• [Source]
Friday 2 December 2005


Budget ECOFIN: 24 November 2005

The Economic Secretary to the Treasury (Mr. Ivan Lewis): I chaired the Economic and Financial Affairs Budget Council (Budget ECOFIN) on 24 November 2005. The Permanent Representative to the European Union, Sir John Grant, represented the UK. The trilateral meeting with the European Parliament and the Commission, designed to reach an agreement on the 2006 EC Budget, was extended until 30 November since it was not possible to reach an agreement on 24 November. This was due to European Parliament not being able to continue negotiations after midnight on 24 November.

An agreement on the 2006 EC Budget was concluded between the Council and the European Parliament on 30 November. The agreement establishes total payment levels of €111,969 million (1.0100 per cent. of EU GNI), an increase to certain co-decided programmes of €100 million, and a mobilisation of the flexibility instrument of €275 million (of which €40 million is to be spent on CFSP). Agreement was also reached on the other agenda items carried forward from 24 November.

The Council duly concluded its second reading of the 2006 EC budget as an "A" point at the JHA Council on Thursday 1 December. The European Parliament is scheduled to vote on its own second reading on 15 December in Strasbourg, after which the 2006 EC Budget will be formally adopted.

• [Stated goal]
Print the part of the 2006 EC budget statement starting with "Budget ECOFIN: 24" and going on through "midnight on 24 November.". The lines that come next have no connection to the budget statement above.

(Extracted data entries)

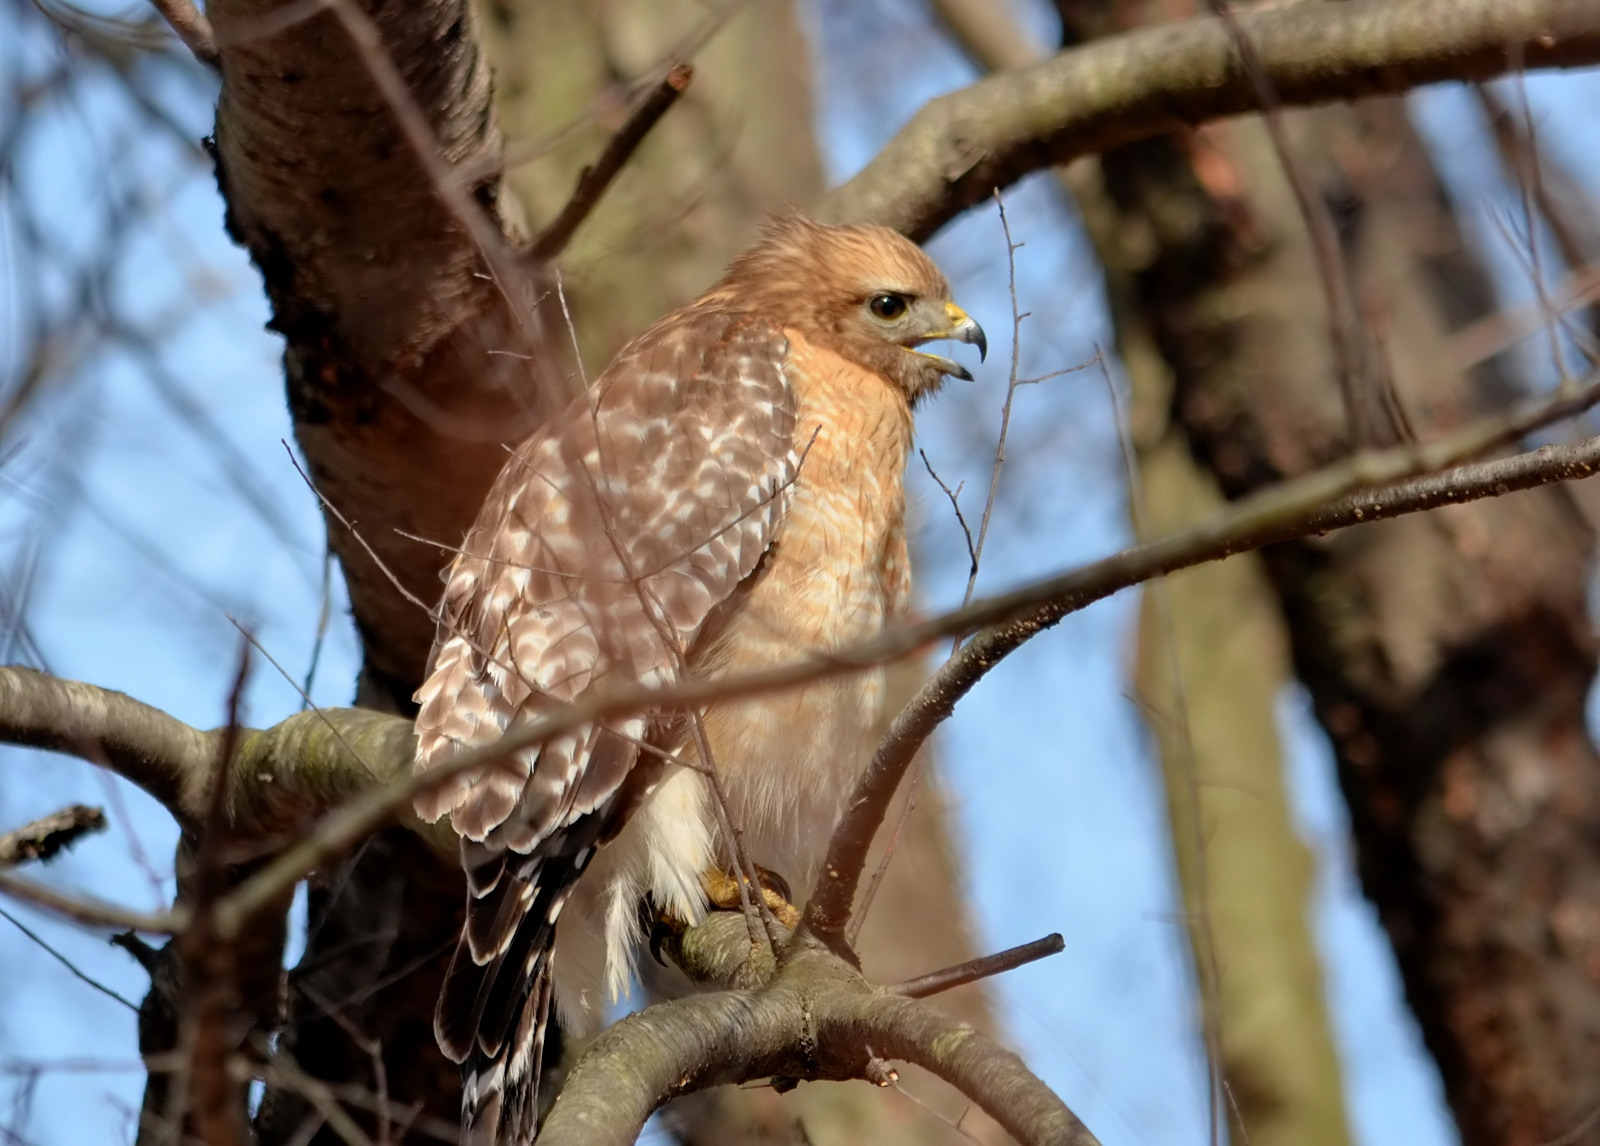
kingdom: Animalia
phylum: Chordata
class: Aves
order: Accipitriformes
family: Accipitridae
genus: Buteo
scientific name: Buteo lineatus
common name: Red-shouldered hawk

• [Result for this task]
Budget ECOFIN: 24 November 2005

The Economic Secretary to the Treasury (Mr. Ivan Lewis): I chaired the Economic and Financial Affairs Budget Council (Budget ECOFIN) on 24 November 2005. The Permanent Representative to the European Union, Sir John Grant, represented the UK. The trilateral meeting with the European Parliament and the Commission, designed to reach an agreement on the 2006 EC Budget, was extended until 30 November since it was not possible to reach an agreement on 24 November. This was due to European Parliament not being able to continue negotiations after midnight on 24 November.